Poor financial performance by Vattenfall's renewables business during the third quarter (Q3) has been attributed to poor wind conditions in the UK and Sweden and to the cost of repairing the export cable and onshore infrastructure linking Thanet offshore wind farm with the UK grid.
While the energy company's group-wide net sales fell in Q3 by 12%, wind energy sales fell by 42.8%, resulting in an operating loss for the division of SEK394m (€45.7m). Despite this, Vattenfall's renewables division – which is comprised solely of wind energy assets as its hydro assets are reported separately – remains on track to outperform its 2011 sales. Over the first nine months of 2012, the division recorded SEK2.3bn in net sales, representing more than a 10% increase on the same period in 2011.
As previously reported by Windpower Offshore, the cable problems at Thanet were overcome during the second quarter, but it seems much of the cost has been attributed to Q3. "The Q3 figures and reference to Thanet Offshore Wind Farm relate to costs associated with the cable repair. The cable repair was completed in April this year and the scheme has been operating normally since then,” a Vattenfall spokesperson told Windpower Offshore.
Another factor in the poor Q3 financial performance of Vattenfall's renewables business may have been increased costs, particularly staff costs. As the company gears up to build larger offshore wind projects, staffing levels within its renewables business have naturally grown. During Q3, the division boasts 470 full-time equivalents, representing an almost 38% increase on the same period in 2011.

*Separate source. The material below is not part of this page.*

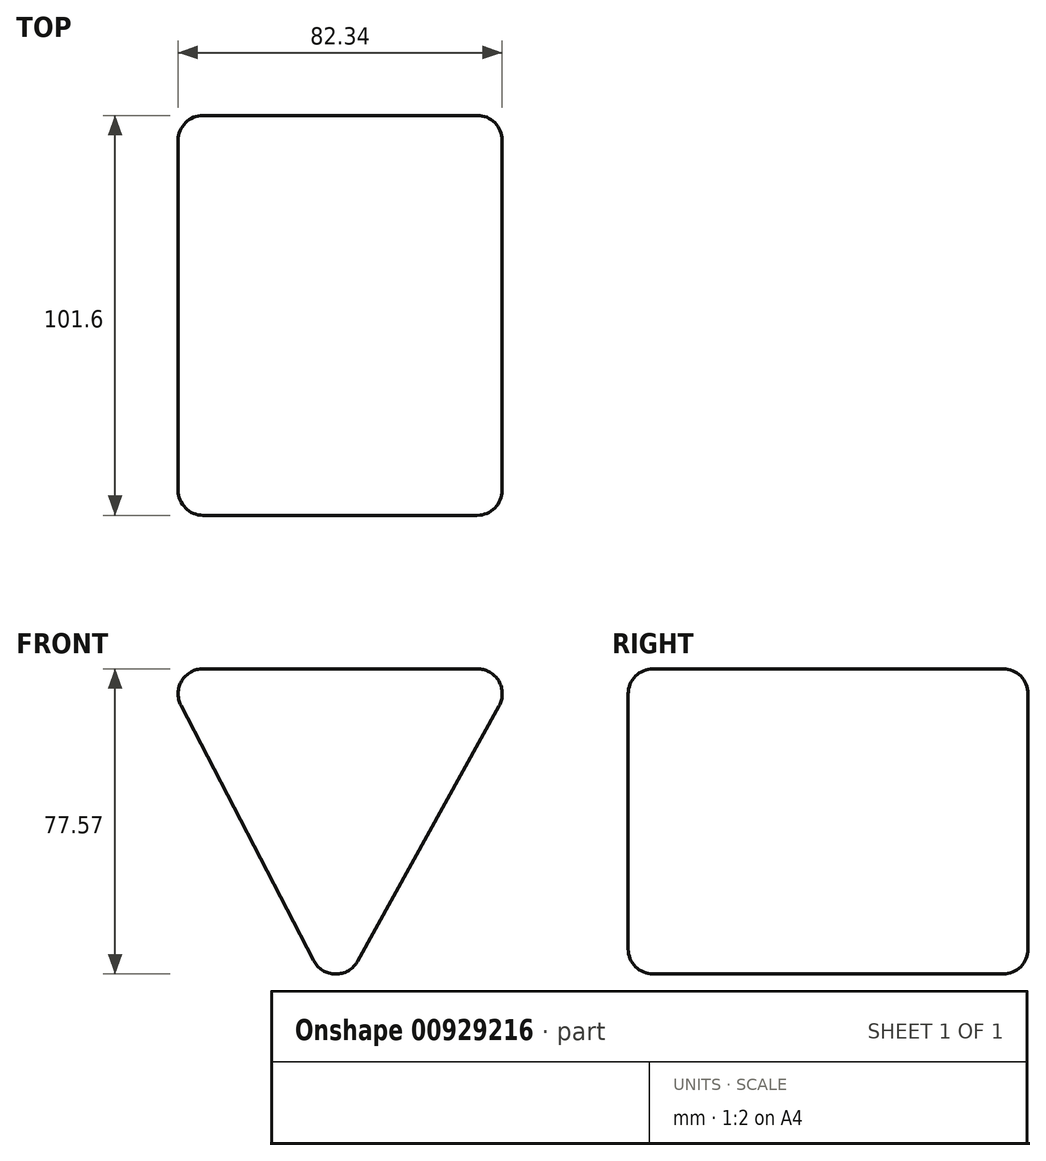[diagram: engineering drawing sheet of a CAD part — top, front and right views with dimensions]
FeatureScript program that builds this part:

Wind energy accounted for the smallest proportion of Vattenfall's Q3 electricity generation, just 1.8% in Q3 and 1.9% over the first nine months of the year. Offshore wind contributed more than half of Vattenfall's wind-generated electricity, accounting for 57.1% in Q3.
The importance of offshore wind to Vattenfall's wider wind energy business is due to increase further. The company is currently building the 288MW Dan Tysk project in the German North Sea, in partnership with Stadtwerke München, and it is part of the consortium that will develop the 7.2GW East Anglia development zone in UK waters. A consent application for first phase East Anglia projects is widely expected to be submitted to regulators next month.
Writedown of gas assets
Despite the current dominance of gas-generated electricity within Vattenfall's asset portfolio, the company's chief executive Øystein Løseth used release of the Q3 results to acknowledge a structural shift taking place within continental Europe, which is seeing renewable-generated electricity increasingly take the place of gas. “We see this as the new normal,” said Løseth.
The increasing importance of renewable sources of electricity was a key factor in Vattenfall's decision to make a SEK8.5bn write down on its thermal assets, particularly the gas-fired power stations it owns in the Netherlands.
In other news, a reorganisation of Vattenfall's corporate structure taking effect 1 November will see its standalone renewables division integrated into the other business units (BUs). From now on, Vattenhall's generation division will feature four businesses, with wind energy development sitting within its sustainable energy projects BU and operational wind assets sitting within its production BU.